If South Carolina can slow down Auburn's rushing attack, that certainly bodes well for their chances.
Alabama held Cam Newton in check during the first half of last week's Iron Bowl game.
Then Newton exploded.
Even with a rough first half, Newton still completed 13 of 20 passes for 216 passing yards and four total touchdowns.

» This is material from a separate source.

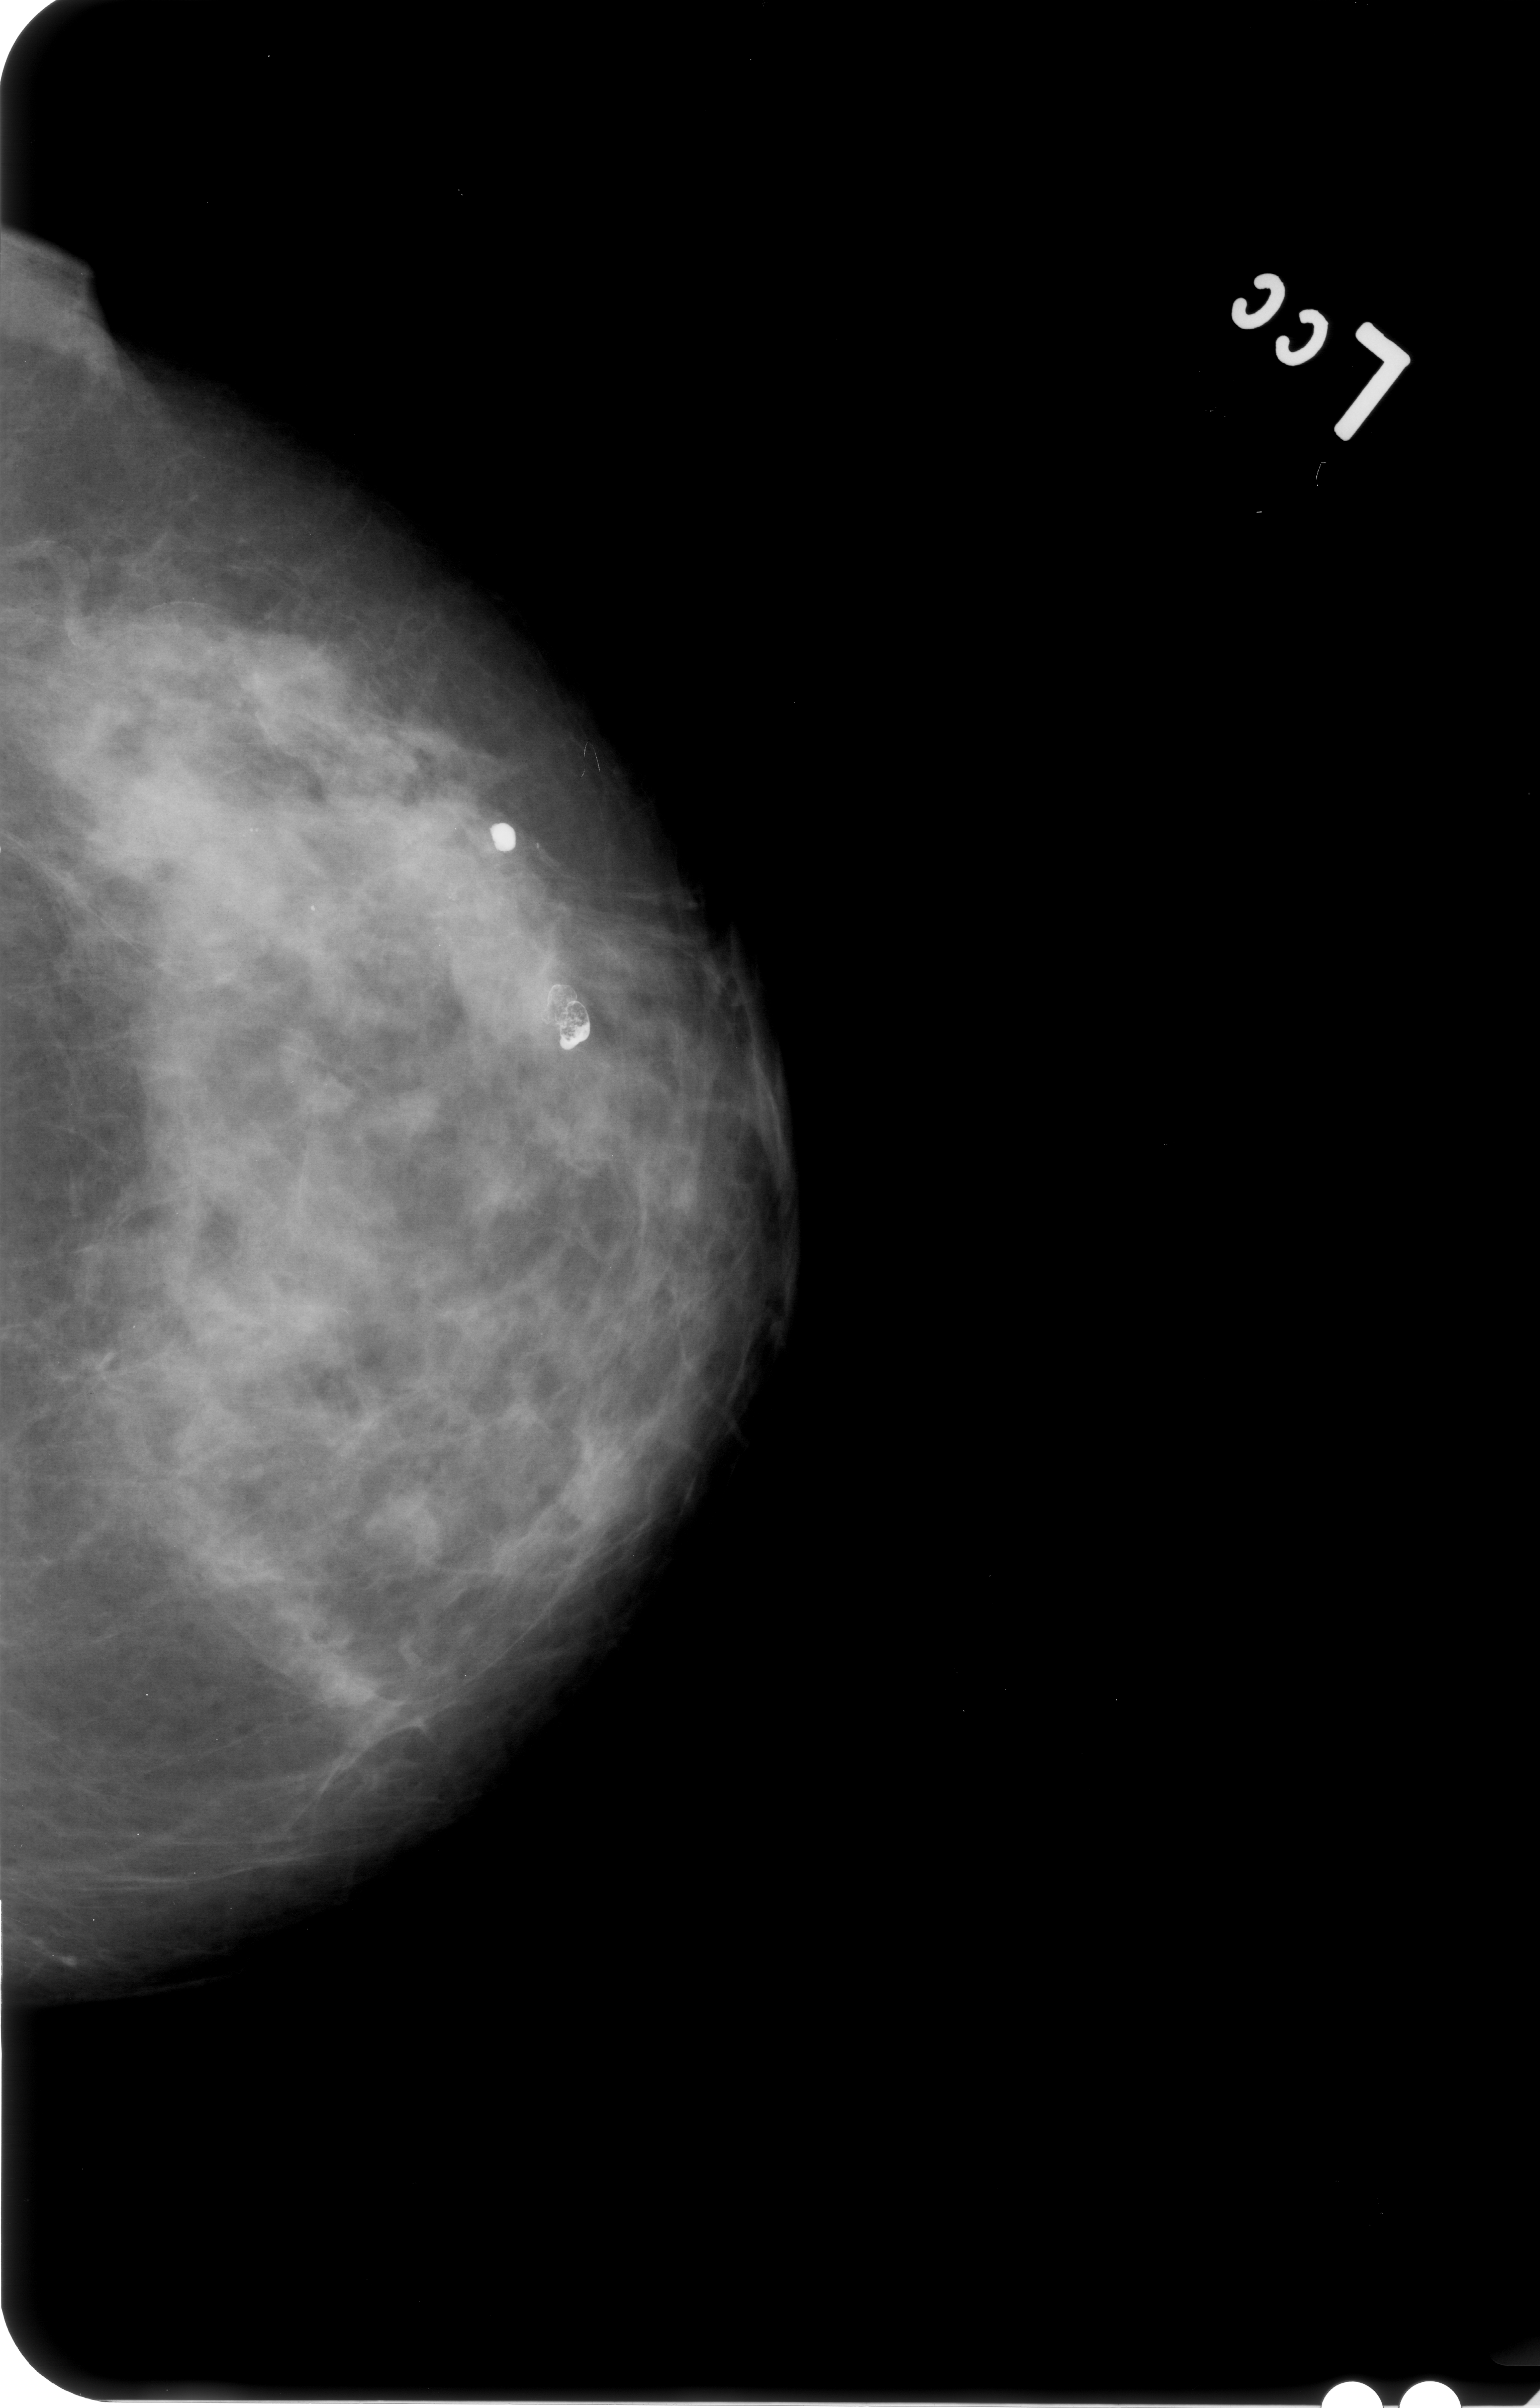
Mammogram (digitized film), left breast, CC view, BI-RADS breast density category 3 (scale 1–4).
Marked findings (only marked abnormalities are described; nothing is implied about the rest of the image): calcifications, morphology punctate, distribution segmental; BI-RADS assessment category 4; subtlety rating 2 on a 1 (subtle) to 5 (obvious) scale; pathology (as recorded): malignant.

Can Newton be contained for an entire game?
I don't think so.
Auburn and South Carolina have already met once this season, so each team has a better understanding of its opponent this time around.
But judging by the first game between these schools (and Auburn's play in recent weeks), two things are already abundantly clear: The Tigers can't stop star wide receivers, and the Gamecocks can't stop Newton.
The problem for South Carolina is that as good as Alshon Jeffery is, he's no Cam Newton.
Auburn has shown that it can pull out the "W" even if its opponent's biggest offensive weapon (Jeffery, Julio Jones, A.J. Green, et al.) goes off.
And, as we saw against Alabama, the Tigers aren't afraid to rally back from a big deficit.
I just don't see any way the Gamecocks can pull out of reach of such an explosive offense when they don't have a defense that's built to prevent comebacks.
I suppose anything is possible, but a South Carolina win just isn't likely.
The Verdict: No, the Gamecocks can't hang with the Tigers.